• Work item A: In the component interaction map, which port does the gateway server use?
(Beginning of Extracted text)
Component Interaction Map

                      ┌─────────────────────────────────────────┐
  Black-box Agent ───►│                                         │
  (base_url only)     │         GATEWAY SERVER                  │
                      │         (FastAPI, port 8000)            │
  White-box Agent ───►│                                         │
  (AgentFlow)         └────────────┬────────────────────────────┘
                                   │ Ray RPC (submit_step)
                      ┌─────────────────────────────────────────┐
                      │         DATAPOOL                         │
                      │         (Ray Actor)                      │
                      └──────────────────┬──────────────────────┘
                                         │ fetch_batch()
                      ┌─────────────────────────────────────────┐
                      │         ASYNC TRAINER                    │
                      │         (Ray Actor)                      │
                      │   ┌─────────────────────────────────┐   │
                      │   │  Actor │ Critic │ RefPolicy      │   │
                      │   └────────────────────────────────-┘   │
                      └────────────────┬────────────────────────┘
                                       │ weight sync (NCCL)
                      ┌─────────────────────────────────────────┐
                      │         ASYNC ROLLOUTER                  │
                      │         (Ray Actor, rollout GPU pool)    │
                      │         vLLM servers                     │
                      └─────────────────────────────────────────┘
(End of Extracted text)
(Beginning of Input data)
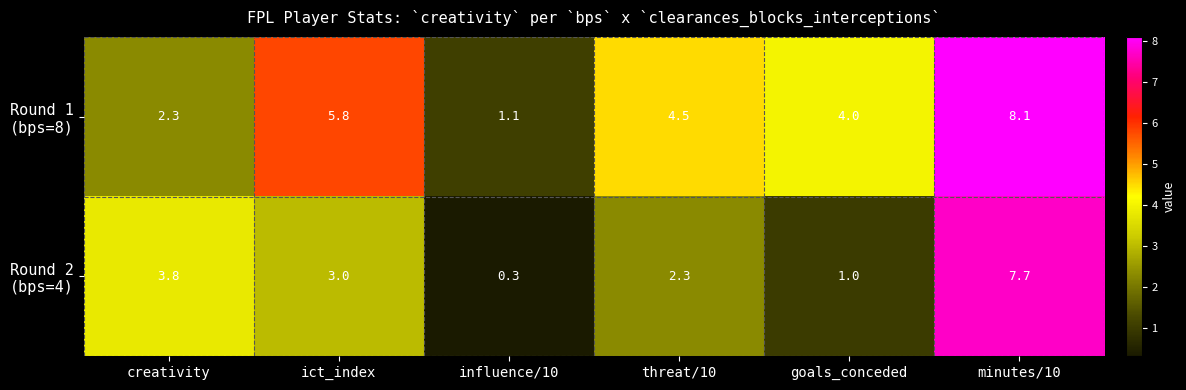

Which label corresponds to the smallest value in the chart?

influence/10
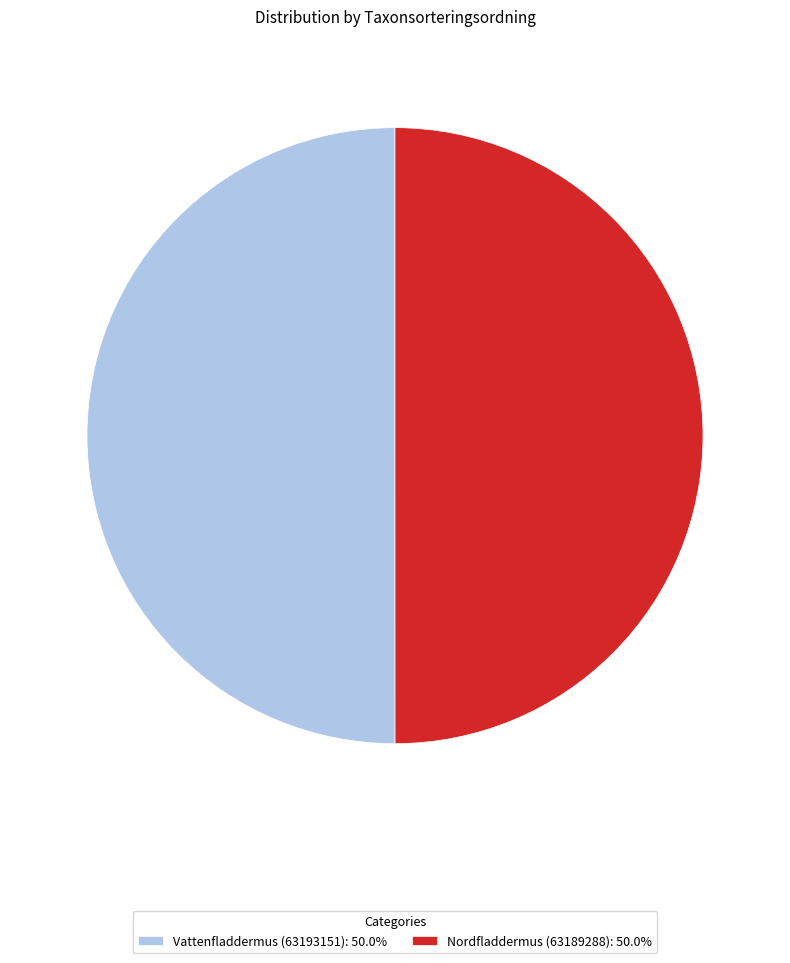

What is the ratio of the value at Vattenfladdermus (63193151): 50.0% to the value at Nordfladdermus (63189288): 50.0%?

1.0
(End of Input data)
(Beginning of Input data)
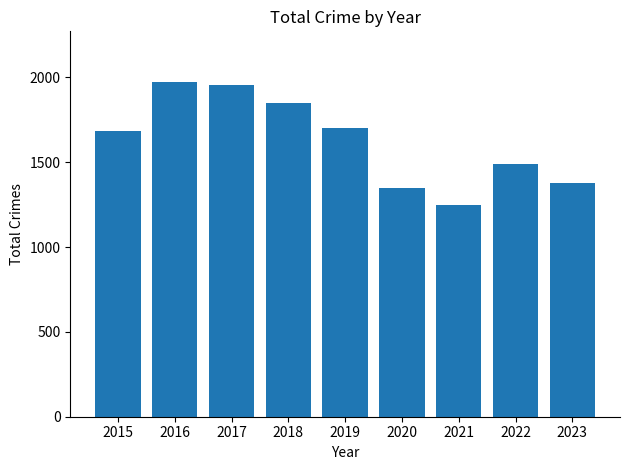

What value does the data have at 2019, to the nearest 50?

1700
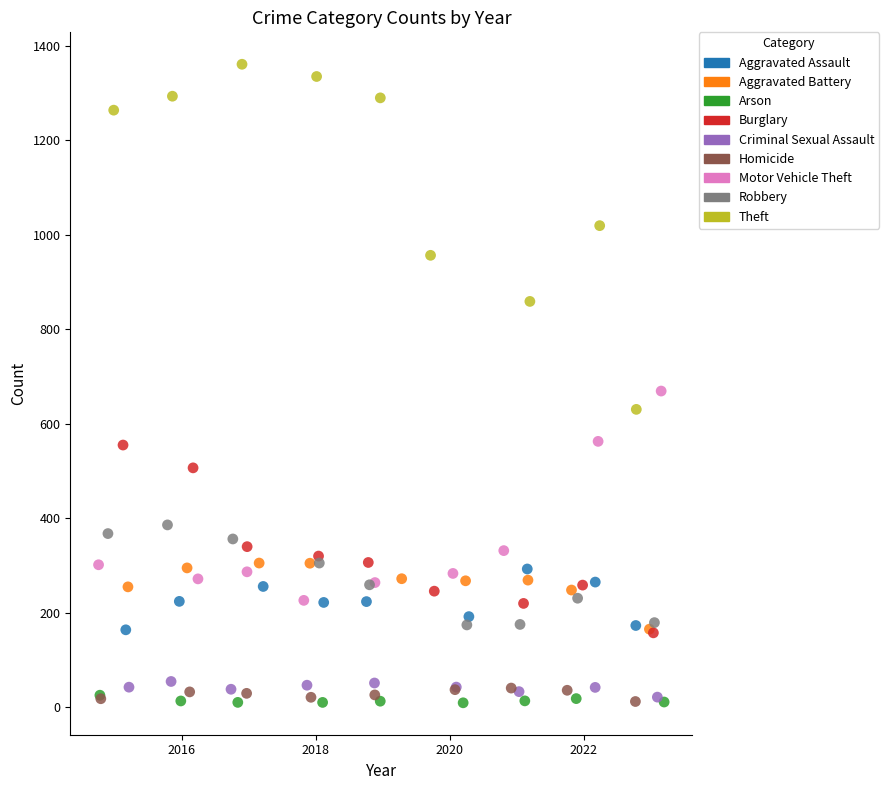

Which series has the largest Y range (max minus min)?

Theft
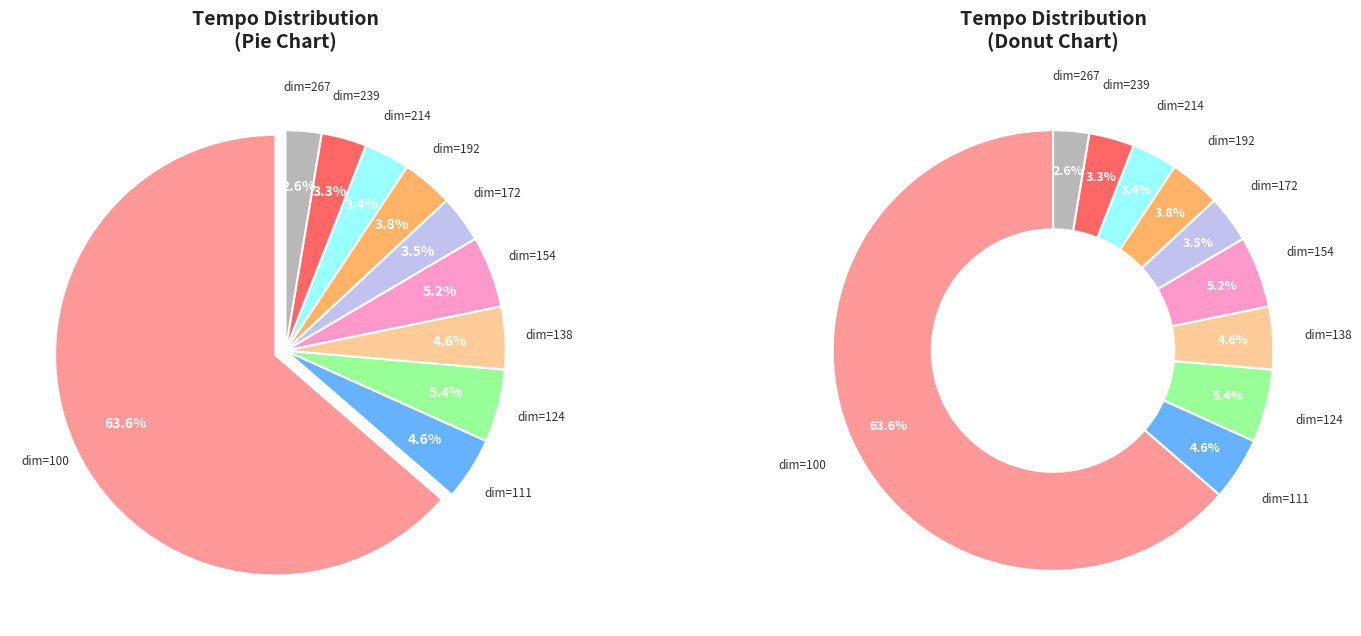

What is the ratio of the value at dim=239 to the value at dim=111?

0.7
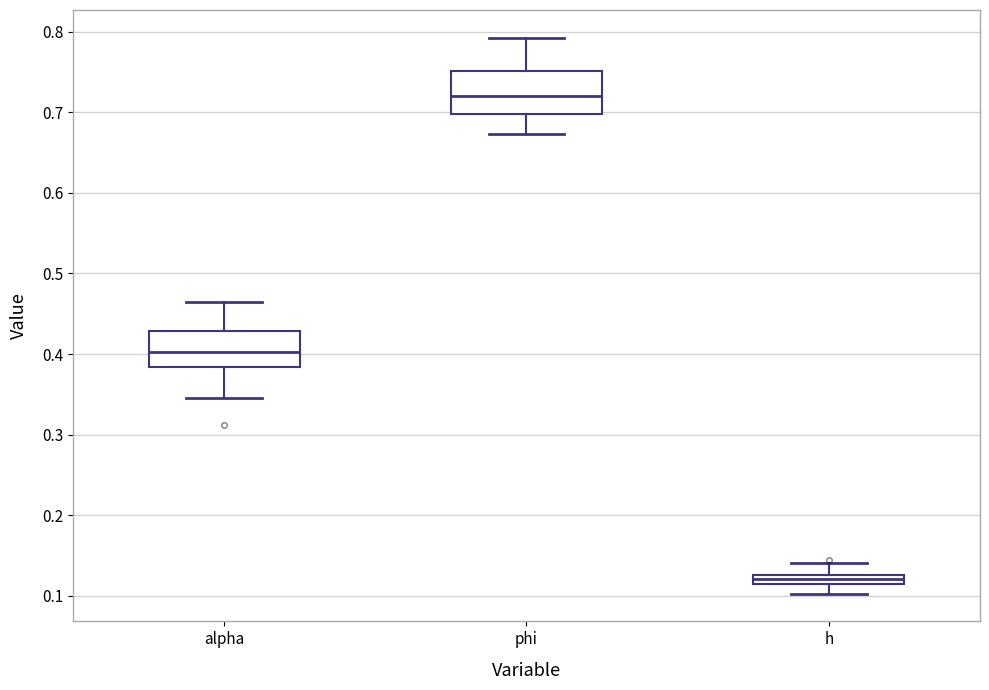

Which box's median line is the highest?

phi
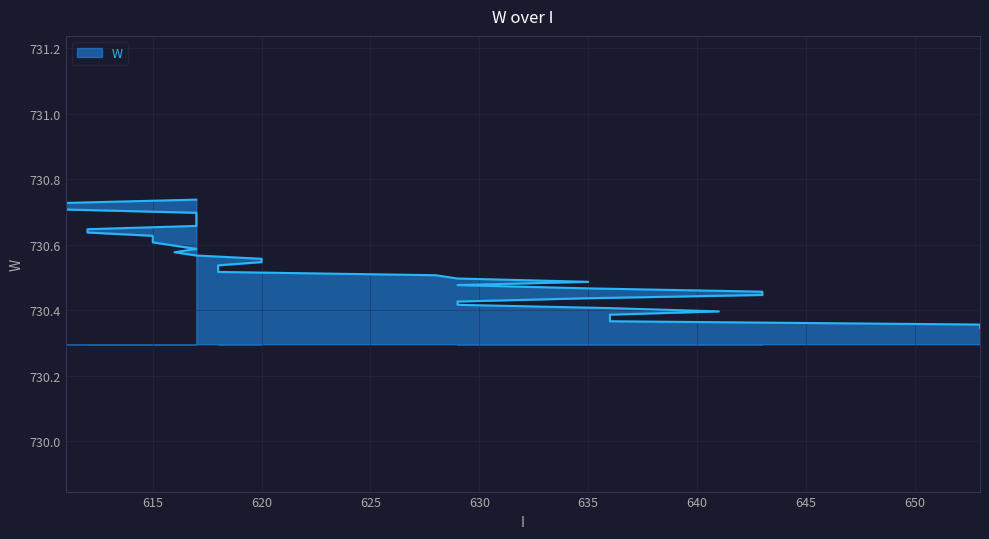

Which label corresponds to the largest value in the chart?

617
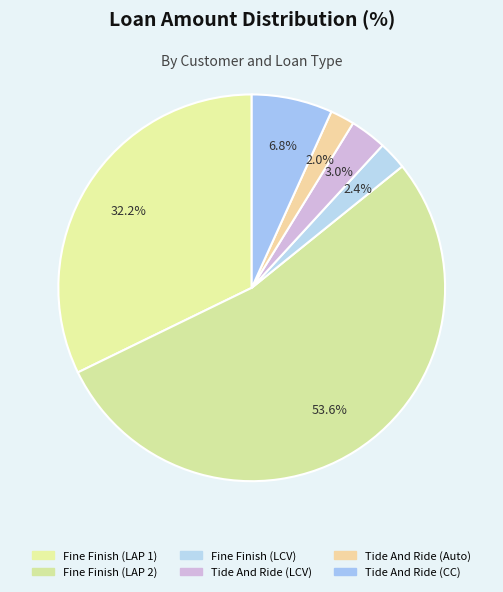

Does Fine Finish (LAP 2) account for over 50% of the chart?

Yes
(End of Input data)
• Work item B: Count the lines of the records that contain the string "ratio".

• Response A: Port 8000

• Response B: 2